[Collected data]
------------------------------------------------------------------------
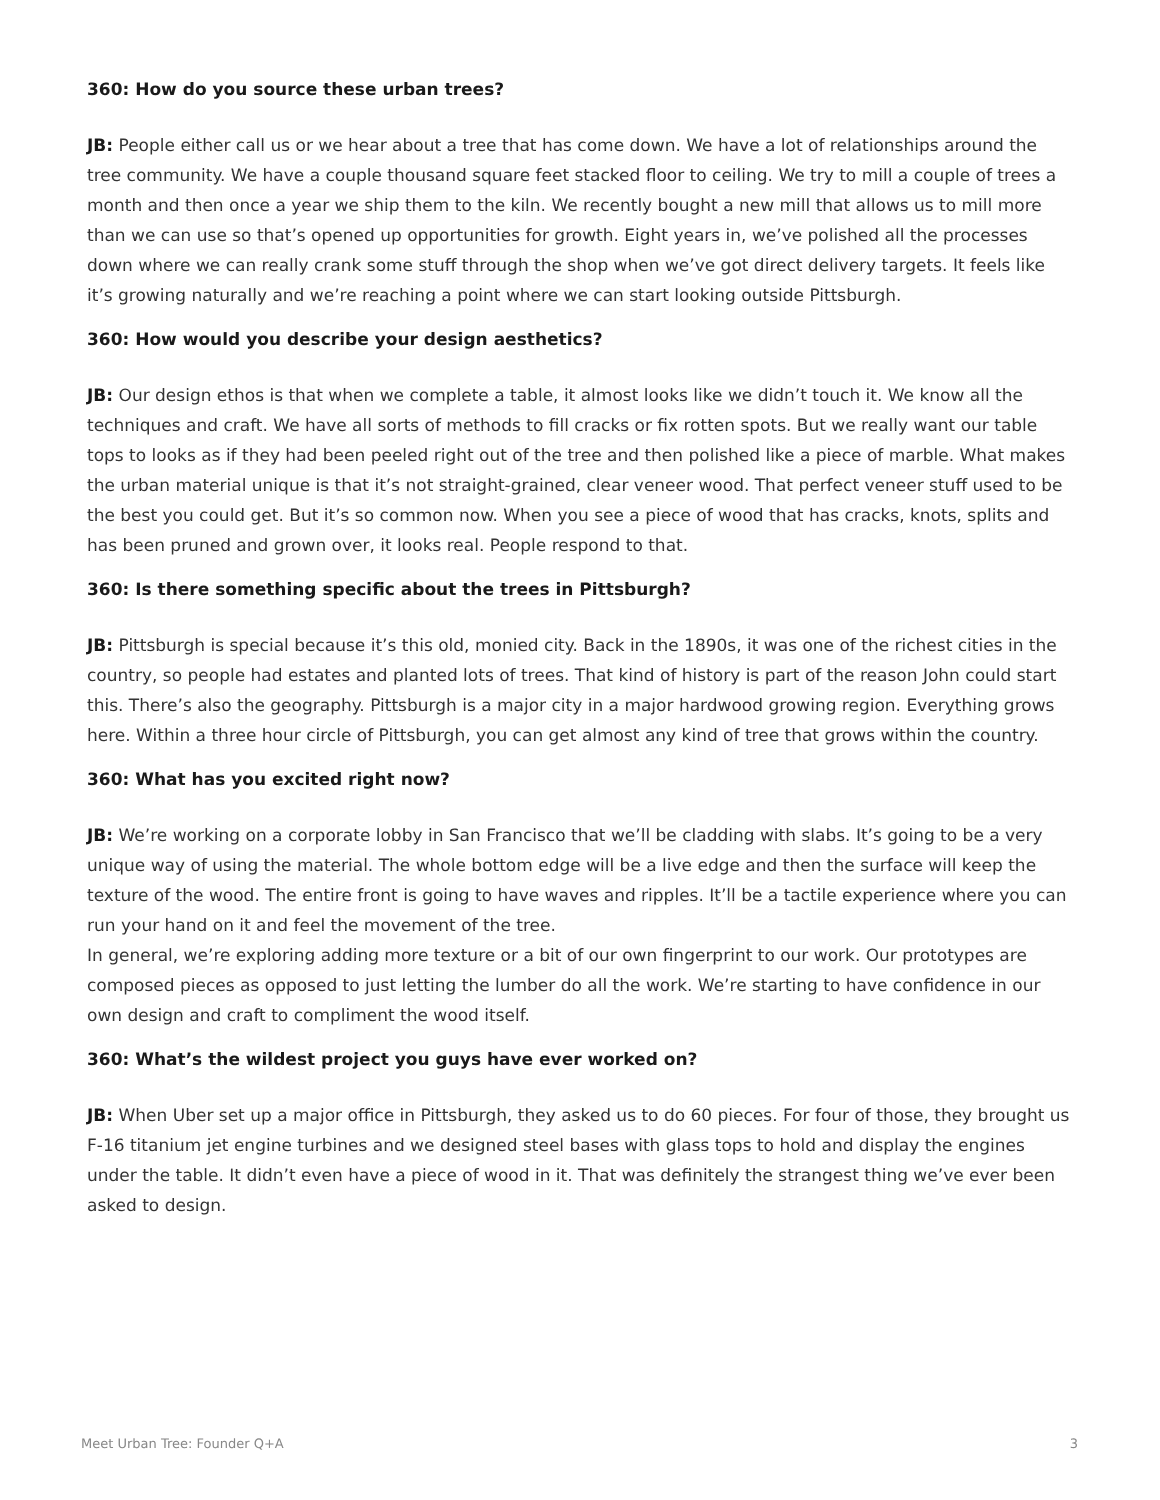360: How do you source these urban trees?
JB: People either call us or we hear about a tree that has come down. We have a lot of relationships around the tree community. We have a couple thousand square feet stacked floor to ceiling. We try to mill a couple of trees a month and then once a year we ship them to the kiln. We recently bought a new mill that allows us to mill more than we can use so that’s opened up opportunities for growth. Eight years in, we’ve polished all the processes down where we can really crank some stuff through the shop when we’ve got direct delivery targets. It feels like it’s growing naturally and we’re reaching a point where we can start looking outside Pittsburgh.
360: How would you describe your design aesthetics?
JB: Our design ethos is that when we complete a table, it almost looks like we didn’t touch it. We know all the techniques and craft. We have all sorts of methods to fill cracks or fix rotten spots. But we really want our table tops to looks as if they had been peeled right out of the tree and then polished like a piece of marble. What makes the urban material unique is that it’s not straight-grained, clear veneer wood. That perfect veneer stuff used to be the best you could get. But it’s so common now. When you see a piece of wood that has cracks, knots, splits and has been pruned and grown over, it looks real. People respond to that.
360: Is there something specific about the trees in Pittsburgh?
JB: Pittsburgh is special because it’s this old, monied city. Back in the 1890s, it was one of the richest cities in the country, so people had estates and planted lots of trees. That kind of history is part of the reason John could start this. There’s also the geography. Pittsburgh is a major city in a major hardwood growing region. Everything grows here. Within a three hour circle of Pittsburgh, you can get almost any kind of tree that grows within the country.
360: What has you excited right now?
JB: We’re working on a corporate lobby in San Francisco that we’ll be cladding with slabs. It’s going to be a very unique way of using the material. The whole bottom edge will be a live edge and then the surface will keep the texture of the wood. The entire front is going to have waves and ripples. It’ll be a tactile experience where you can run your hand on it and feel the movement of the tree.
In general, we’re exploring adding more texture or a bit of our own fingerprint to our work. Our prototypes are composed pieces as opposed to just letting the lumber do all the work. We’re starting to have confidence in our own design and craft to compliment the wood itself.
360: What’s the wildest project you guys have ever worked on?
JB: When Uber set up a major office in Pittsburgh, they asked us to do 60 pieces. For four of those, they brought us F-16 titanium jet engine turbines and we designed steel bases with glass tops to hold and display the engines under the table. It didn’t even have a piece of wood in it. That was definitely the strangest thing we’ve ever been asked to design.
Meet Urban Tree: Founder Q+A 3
------------------------------------------------------------------------
Starting at the line above that holds "JB: Pittsburgh is" and ending at the line that holds "JB: We’re working", transcribe each line exactly and include no other lines.

§ **Response area**
JB: Pittsburgh is special because it’s this old, monied city. Back in the 1890s, it was one of the richest cities in the country, so people had estates and planted lots of trees. That kind of history is part of the reason John could start this. There’s also the geography. Pittsburgh is a major city in a major hardwood growing region. Everything grows here. Within a three hour circle of Pittsburgh, you can get almost any kind of tree that grows within the country.
360: What has you excited right now?
JB: We’re working on a corporate lobby in San Francisco that we’ll be cladding with slabs. It’s going to be a very unique way of using the material. The whole bottom edge will be a live edge and then the surface will keep the texture of the wood. The entire front is going to have waves and ripples. It’ll be a tactile experience where you can run your hand on it and feel the movement of the tree.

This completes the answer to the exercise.